Estrategias de forestería comunitaria
Cosecha de frutos amazónicos: los árboles de la Amazonía dan una gran variedad de frutos como arazá, uva caimarona, macambo, copoazú, cocona, aguaje, umarí, camucamu y asaí, que pueden ser comercializados o transformados en productos alimenticios, cosméticos, entre otros.
Foto: Santiago Ramírez.
Dos formas para fomentar la recolección de frutos amazónicos:
Foto: Santiago Ramírez.
Recolectar de manera sostenible los frutos en las zonas selváticas.
Sembrar árboles frutales amazónicos en zonas de reforestación.
Aprovechamiento maderero sostenible: Si bien la tala de árboles es satanizada porque se asocia con la deforestación, hay una forma de hacerla de manera sostenible. Luego de un inventario de árboles en una zona amazónica y de evaluar cuáles se pueden talar, se divide en sectores (por lo general en trece en adelante).
Foto: Santiago Ramírez.
La idea es que en el primer año se talen ciertos árboles del primer sector; en el segundo año, los del siguiente sector, y así sucesivamente. Cuando el ciclo se acaba, ha transcurrido el tiempo suficiente para que los nuevos árboles del primer sector crezcan. Comienza, así, de nuevo la tala.
Cercas vivas: La ganadería extensiva es uno de los motores de deforestación de la Amazonía, pero hay maneras de practicarla para reducir daños ambientales. Una estrategia es hacer cercas vivas, que consiste en cercar los lotes de las fincas con árboles amazónicos y de otro tipo como los destinados para productos de pancoger.
Foto: Santiago Ramírez.
Estas cercas, además de mantener en el sitio a un hato bovino, se convierten en corredores naturales para conectar distintas zonas boscosas, aumentan la fertilidad de los suelos, mejoran el microclima para los finqueros y sus animales, y reducen la tala de árboles en los bosques porque se convierten en fuentes de madera.

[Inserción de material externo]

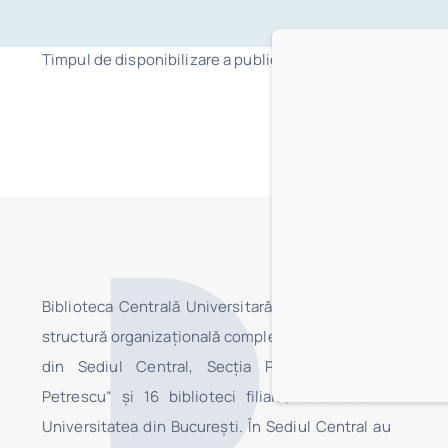
Timpul de disponibilizare a publicațiilor este de maxim 15
Biblioteca Centrală Universitară „Carol I” este o
structură organizaţională complexă, fiind formată
din Sediul Central, Secţia Pedagogică „I.C.
Petrescu” şi 16 biblioteci filiale, localizate în
Universitatea din Bucureşti. În Sediul Central au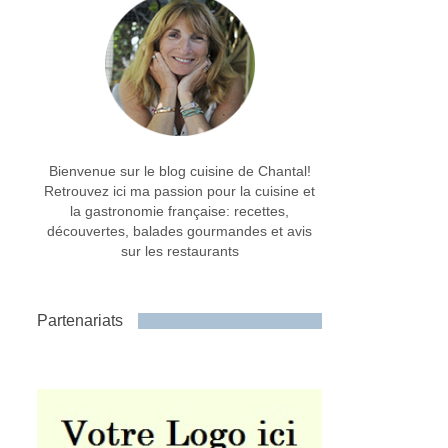
Bienvenue sur le blog cuisine de Chantal!
Retrouvez ici ma passion pour la cuisine et
la gastronomie française: recettes,
découvertes, balades gourmandes et avis
sur les restaurants
Partenariats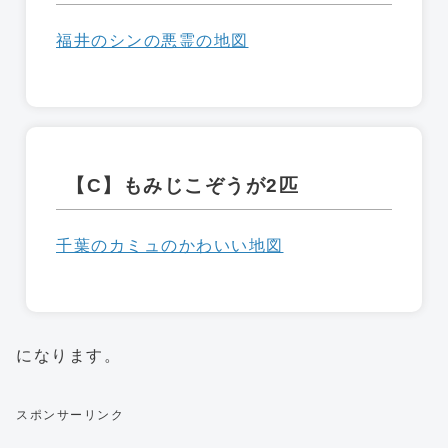
福井のシンの悪霊の地図
【C】もみじこぞうが2匹
千葉のカミュのかわいい地図
になります。
スポンサーリンク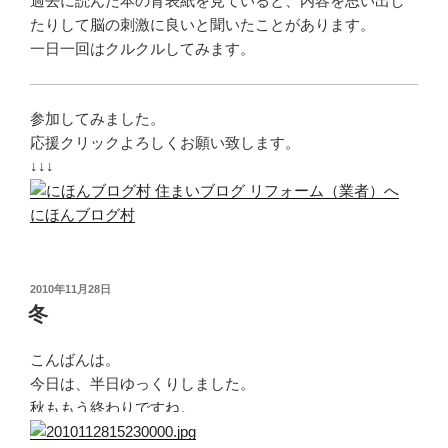
過去に読んだ本の背表紙を見ていると、内容を思い出し
たりして脳の刺激に良いと聞いたことがあります。
一日一回はクルクルしてみます。
参加してみました。
応援クリックよろしくお願い致します。
↓↓↓
にほんブログ村
投
2010年11月28日
稿
冬
日:
こんばんは。
今日は、半日ゆっくりしました。
秋ももう終わりですね。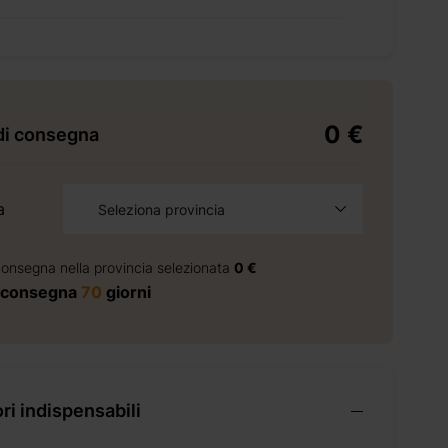
0 €
di consegna
a
Seleziona provincia
consegna nella provincia selezionata
0 €
 consegna
70
giorni
i indispensabili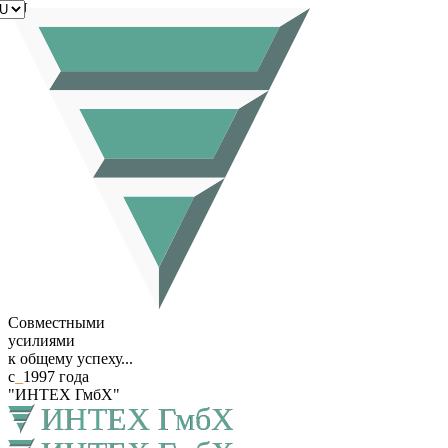
RU
Совместными
усилиями
к общему успеху...
с
_
1997 года
"ИНТЕХ ГмбХ"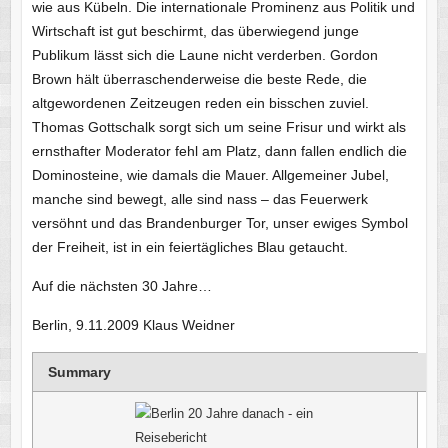
wie aus Kübeln. Die internationale Prominenz aus Politik und
Wirtschaft ist gut beschirmt, das überwiegend junge
Publikum lässt sich die Laune nicht verderben. Gordon
Brown hält überraschenderweise die beste Rede, die
altgewordenen Zeitzeugen reden ein bisschen zuviel.
Thomas Gottschalk sorgt sich um seine Frisur und wirkt als
ernsthafter Moderator fehl am Platz, dann fallen endlich die
Dominosteine, wie damals die Mauer. Allgemeiner Jubel,
manche sind bewegt, alle sind nass – das Feuerwerk
versöhnt und das Brandenburger Tor, unser ewiges Symbol
der Freiheit, ist in ein feiertägliches Blau getaucht.
Auf die nächsten 30 Jahre…
Berlin, 9.11.2009 Klaus Weidner
Summary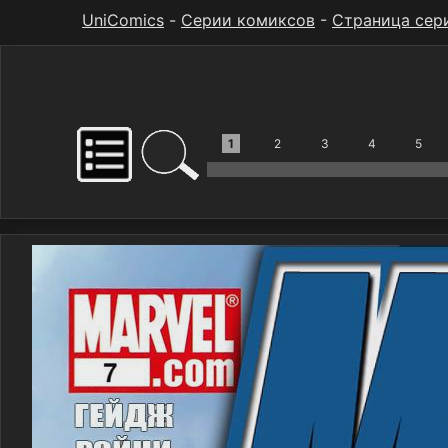
UniComics
-
Серии комиксов
-
Страница сер
1
2
3
4
5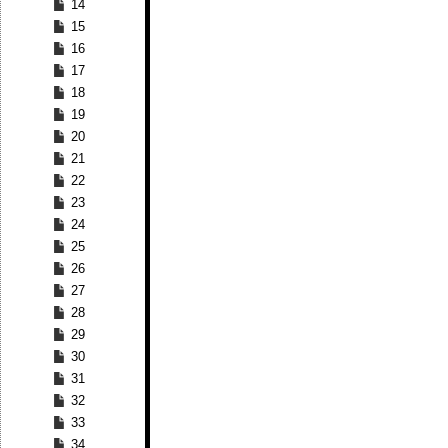
14
15
16
17
18
19
20
21
22
23
24
25
26
27
28
29
30
31
32
33
34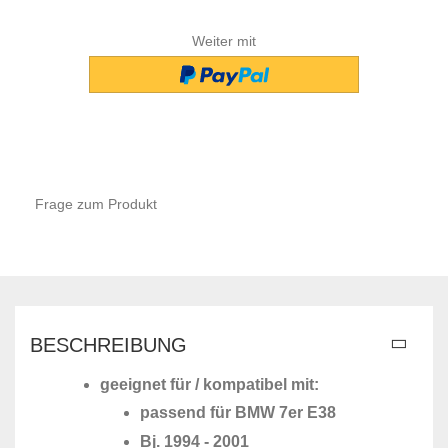
Weiter mit
Frage zum Produkt
BESCHREIBUNG
geeignet für / kompatibel mit:
passend für BMW 7er E38
Bj. 1994 - 2001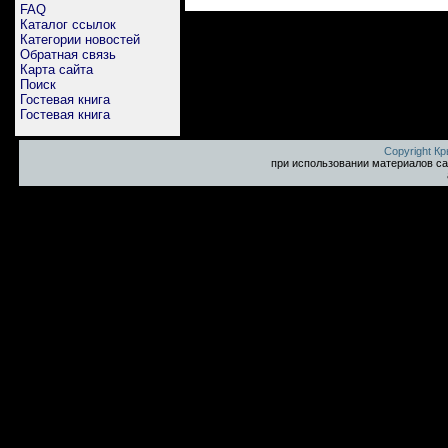
FAQ
Каталог ссылок
Категории новостей
Обратная связь
Карта сайта
Поиск
Гостевая книга
Гостевая книга
Copyright К
при использовании материалов са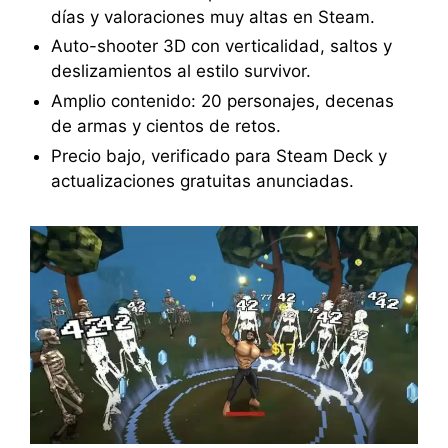
días y valoraciones muy altas en Steam.
Auto-shooter 3D con verticalidad, saltos y
deslizamientos al estilo survivor.
Amplio contenido: 20 personajes, decenas
de armas y cientos de retos.
Precio bajo, verificado para Steam Deck y
actualizaciones gratuitas anunciadas.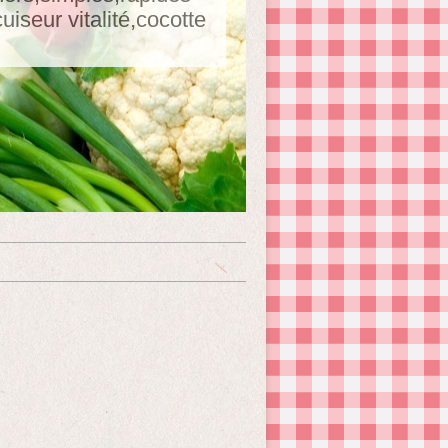
seur vitalité,cocotte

Viveros comunitarios: En sus fincas, sus habitantes establecen viveros de especies arbóreas que suplen las demandas de proyectos de reforestación o de las cercas vivas.
Foto: Santiago Ramírez.
Río Caquetá, límites entre Caquetá y Amazonas.
No se necesita arrasar con la Amazonia completa para que deje de equilibrar el clima del planeta. Con el 30 por ciento de su selva deforestada se pierde toda su funcionalidad y se inicia la carrera irremediable para convertirse en desierto. Los científicos dicen que ya 20 por ciento de los bosques de esta enorme selva fueron deforestados. Y aunque parezca increíble, hay esperanza. Sus habitantes se niegan a perder semejante tesoro biológico y cultural, pero necesitan ayuda en esta carrera contrarreloj.